Submission to the Human Rights at Work (Inquiry)
Written evidence submitted by Dr Jamie Woodcock (HRW0031)
The following submission is written by Dr Jamie Woodcock, who is a Senior Lecturer in Management at the University of Essex. Dr Woodcock has conducted ethnographic fieldwork and interviews with workers across a range of sectors over the past ten years. He has written extensively about workers’ rights across a range of examples in Britain.
- Executive summary
A.1. The two-year qualifying period for the right not to be unfairly dismissed undermines Freedom of Association and the Right to Strike.
A.2. There are serious concerns about the effectiveness of Labour Market Enforcement in the UK. Urgent changes are required, including the establishment of a single Labour Market Enforcement body with appropriate resources and funding.
- Freedom of Association and the Right to Strike
The Employment Rights Act 1996 consolidated a range of employment rights. However, some of these rights only come into effect after two years of employment, following the Unfair Dismissal and Statement of Reasons for Dismissal (Variation of Qualifying Period) Order 2012. In relation to the Freedom of Association, the right not to be unfairly dismissed requires 2 years of continuous service.
There is evidence that engaging in activities covered by Freedom of Association and/or exercising the Right to Strike can attract retaliation from employers, up to and including dismissal.
There are reasons for dismissal that are “automatically unfair”, including membership of a trade union, participating in official industrial action, or asking for a legal right at work. Along with discrimination claims, these can be brought to an Employment Tribunal before the 2 years of continuous employment.
The most recent statistics (January to March 2021) for the average waiting time from Receipt to First Hearing at an Employment Tribunal was 49 weeks.
While there are protections against unfair dismissal or other forms of employer retaliation, for many employees these rights are complex to understand in practice. This raises serious concerns for access to justice if waiting times are almost a year for the First Hearing at an Employment Tribunal. While interim relief is possible, the threat of dismissal remains a powerful option for undermining the exercising of rights at work.

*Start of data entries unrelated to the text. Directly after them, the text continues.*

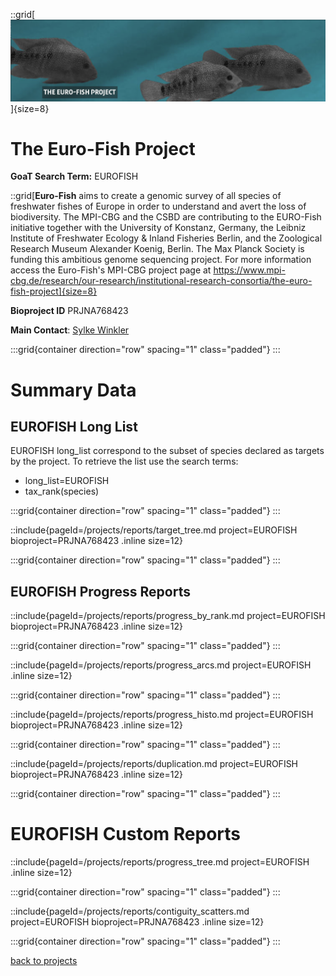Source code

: ::grid[![GoaT](/static/images/euro-fish_logo.png)]{size=8}

# The Euro-Fish Project

**GoaT Search Term:** EUROFISH

::grid[**Euro-Fish** aims to create a genomic survey of all species of freshwater fishes of Europe in order to understand and avert the loss of biodiversity. The MPI-CBG and the CSBD are contributing to the EURO-Fish initiative together with the University of Konstanz, Germany, the Leibniz Institute of Freshwater Ecology & Inland Fisheries Berlin, and the Zoological Research Museum Alexander Koenig, Berlin. The Max Planck Society is funding this ambitious genome sequencing project. For more information access the Euro-Fish's MPI-CBG project page at https://www.mpi-cbg.de/research/our-research/institutional-research-consortia/the-euro-fish-project]{size=8}

**Bioproject ID** PRJNA768423

**Main Contact**: [Sylke Winkler](winkler@mpi-cbg.de)

:::grid{container direction="row" spacing="1" class="padded"}
:::

# Summary Data

## EUROFISH Long List

EUROFISH long_list correspond to the subset of species declared as targets by the project. To retrieve the list use the search terms:

- long_list=EUROFISH
- tax_rank(species)

:::grid{container direction="row" spacing="1" class="padded"}
:::

::include{pageId=/projects/reports/target_tree.md project=EUROFISH bioproject=PRJNA768423 .inline size=12}

:::grid{container direction="row" spacing="1" class="padded"}
:::

## EUROFISH Progress Reports

::include{pageId=/projects/reports/progress_by_rank.md project=EUROFISH bioproject=PRJNA768423 .inline size=12}

:::grid{container direction="row" spacing="1" class="padded"}
:::

::include{pageId=/projects/reports/progress_arcs.md project=EUROFISH .inline size=12}

:::grid{container direction="row" spacing="1" class="padded"}
:::

::include{pageId=/projects/reports/progress_histo.md project=EUROFISH bioproject=PRJNA768423 .inline size=12}

:::grid{container direction="row" spacing="1" class="padded"}
:::

::include{pageId=/projects/reports/duplication.md project=EUROFISH bioproject=PRJNA768423 .inline size=12}

:::grid{container direction="row" spacing="1" class="padded"}
:::

# EUROFISH Custom Reports

::include{pageId=/projects/reports/progress_tree.md project=EUROFISH .inline size=12}

:::grid{container direction="row" spacing="1" class="padded"}
:::

::include{pageId=/projects/reports/contiguity_scatters.md project=EUROFISH bioproject=PRJNA768423 .inline size=12}

:::grid{container direction="row" spacing="1" class="padded"}
:::

[back to projects](/projects)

The lack of effective protections from unfair dismissal means that many workers are at risk, particularly during their first two years of employment. For employees entering employment, as well as industries with a high turnover like hospitality or retail, this means facing additional barriers to their Freedom of Association and/or Right to Strike.
Removing the qualifying period for unfair dismissal would increase the legal protection of employees, encouraging Freedom of Association and access to other rights.
- Labour Market Exploitation
Labour market enforcement in the UK is overseen by the Office for the Director of Labour Market Enforcement. There are three main enforcement bodies, the Employment Agency Standards Inspectorate (EAS), Gangmasters and Labour Abuse Authority (GLAA), and HMRC National Minimum Wage (HMRC NMW). While there have been discussions about the creation of a single Labour Market Enforcement body since 2019, there has been no legislation introduced to do this.
Employment rights, including those discussed in section B, are only effective if they are enforced. This involves two key challenges: first, that employees are aware of their rights; and second, that there is access to effective enforcement and justice.
There are many issues with labour market enforcement in the UK. As Jason Moyer-Less, the former General Secretary of the IWGB has argued:
“The UK’s track record on enforcing workers’ rights is abysmal; very few are enforced at all and many of those that are enforced are done so poorly, with the former Director of Labour Market Enforcement, David Metcalf, claiming that companies faced a one in 500 years chance of inspection over minimum wage.”
The IWGB trade union has been involved in a range of strategic litigation cases to challenge this lack of enforcement.
Given the infrequency of inspections, as well as the under-resourcing of the organisations involved, labour market enforcement is clearly lacking in effectiveness today. These protections are even weaker for those with “worker” status, including casualised or more precarious forms of employment, and those in the so-called “gig economy.”
The introduction of a single Labour Market Enforcement body would be an important first step in developing effective mechanisms for enforcement. However, further resourcing and funding are required to develop a body that is capable of effective enforcement across the UK labour market.